Penahanan bisa dilakukan karena pelaku bisa saja menghilangkan barang bukti. Memang hal ini sangat lemah karena toh rekam jejak digital susah dihilangkan. Meskipun sudah dihapus masih bisa diambil lagi, belum lagi orang yang sudah menyimpan, membagikan, dan merekam dalam berbagai bentuknya. Hal ini susah menjadi alasan untuk menahan. Namun dua dari tiga jauh lebih "membahayakan" dan "membebani" polisi dengan berbagai kemungkinan, tentu penahanannya akan dengan mudah diamini oleh hakim jika mengajukan pra peradilan.
Alasan syarat penahanan jelas terpenuhi, susah mengharapkan polisi pada posisi lemah menghadapi pra peradilan mengenai kasus Jonru ini. Â Hampir semua syarat terpenuhi kog. Susah membuktikan kepada polisi posisi Jonru yang demikian.
Kasusnya pun bukan politis, bukan soal yang mudah mendapatkan simpati dari mana-mana. Memang dulu banyak teman, namun apakah akan tetap demikian?
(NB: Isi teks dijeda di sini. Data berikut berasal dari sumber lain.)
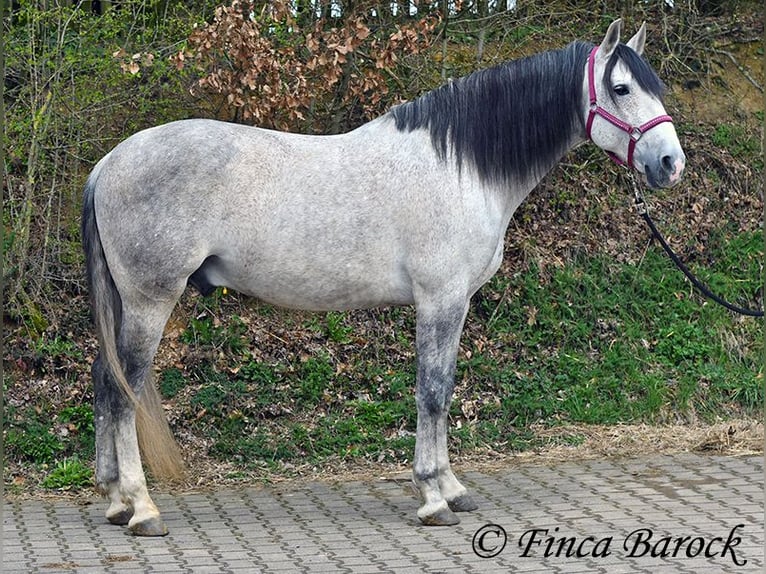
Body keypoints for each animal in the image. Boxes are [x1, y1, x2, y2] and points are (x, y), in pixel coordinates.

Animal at [82, 19, 685, 536]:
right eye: (623, 88)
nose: (670, 164)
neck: (460, 166)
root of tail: (107, 164)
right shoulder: (440, 300)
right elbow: (433, 391)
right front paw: (433, 498)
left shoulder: (455, 303)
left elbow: (443, 389)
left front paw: (452, 487)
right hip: (149, 301)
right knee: (125, 387)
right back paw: (141, 508)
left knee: (104, 379)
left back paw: (114, 500)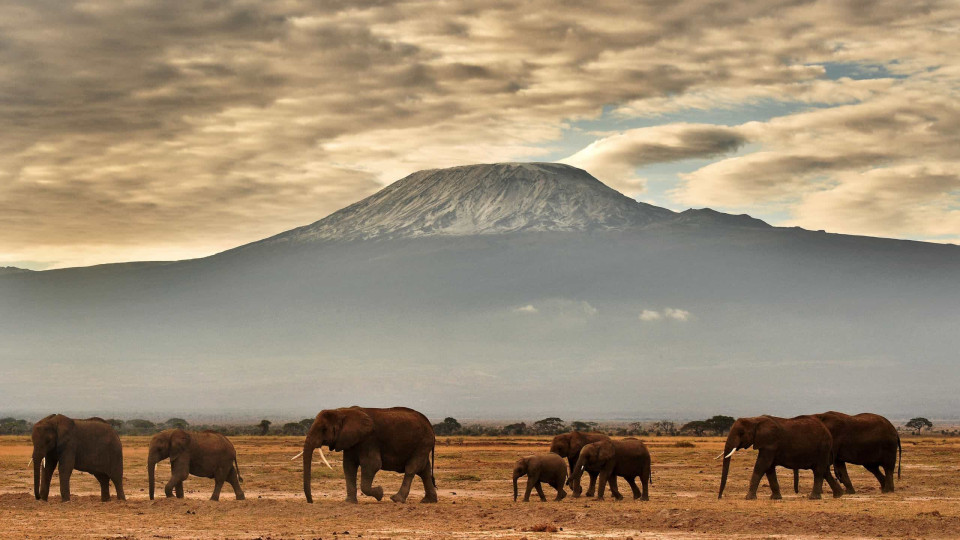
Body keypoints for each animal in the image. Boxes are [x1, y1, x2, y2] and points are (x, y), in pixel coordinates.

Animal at [300, 408, 438, 504]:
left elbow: (372, 465)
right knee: (424, 471)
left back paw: (396, 499)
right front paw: (349, 502)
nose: (311, 501)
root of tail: (430, 425)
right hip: (422, 445)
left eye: (323, 429)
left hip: (423, 443)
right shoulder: (350, 442)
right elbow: (348, 467)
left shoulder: (368, 440)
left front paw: (380, 493)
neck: (341, 411)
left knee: (411, 469)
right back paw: (428, 501)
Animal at [716, 416, 844, 500]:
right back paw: (839, 495)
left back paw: (814, 497)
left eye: (741, 433)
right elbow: (769, 469)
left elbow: (761, 466)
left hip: (823, 447)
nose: (720, 497)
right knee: (825, 471)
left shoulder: (769, 443)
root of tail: (827, 431)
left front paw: (749, 498)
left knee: (818, 471)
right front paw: (775, 498)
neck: (754, 420)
Ah susah mengharapkannya. Bea kisah dengan Setya Novanto yang bisa menyeret banyak pihak dan organisasi. Pembelaan dari yang malu-malu hingga memalukan pun ada. Peristiwa Jonru paling banter juga hanya di 299 saja, dan itu pun bukan yang utama, hanya tambahan yang tidak akan menjadi agenda utama.
Jauh lebih bisa dipercaya kalau mulai balik badan. Bagaimana sering nampak perilaku demikian. bagaimana Saracen yang lalu tiba-tiba langsung pada menolak kenal dan merasa tidak bersangkut paut, termasuk di dalamnya dengan Dewi. Tidak akan ada pembelaan secara terang-terangan. Diam-diam misalnya danapun susah ada yang mau berkorban begitu. Takut kena getahnya. Kalau pas jaya dan banyak yang mendukung ya semua kenal, semua akrab, dan banyak yang manggut-manggut.
Geleng-geleng merasa tidak kenal, jauh lebih banyak akan terjadi. Merasa bukan teman hanya merasa sopan santun jika pernah bersalaman dan berphoto bersama sekalipun. Jangan kaget dan lemes kalau mendengar semakin santer penolakan dan merasa tidak kenal dengan Jonru padahal selama ini paling sering membagikan buah pikir tokoh satu ini.
Ungkapan atau peribahasa habis manis sepah dibuang mulai akan terjadi. Apa yang terjadi dengan Buni Yani pun tidak jauh berbeda bukan? Pemberitaan minim, arahnya pun makin memberatkan langkah Buni Yani sendiri, di mana rekan-rekannya yang dulu mengelu-elukan, barisan pengacara yang berderet-deret?
Pembelajaran yang penting tentunya untuk bersikap sewajarnya saja. Teman apalagi dunia maya beda dengan dunia nyata, padahal di dunia faktual saja kalau sedang tertimpa tangga banyak yang lari, apalagi dunia maya seperti ini. Belum lagi keluarga yang harus pontang-panting untuk banyak hal.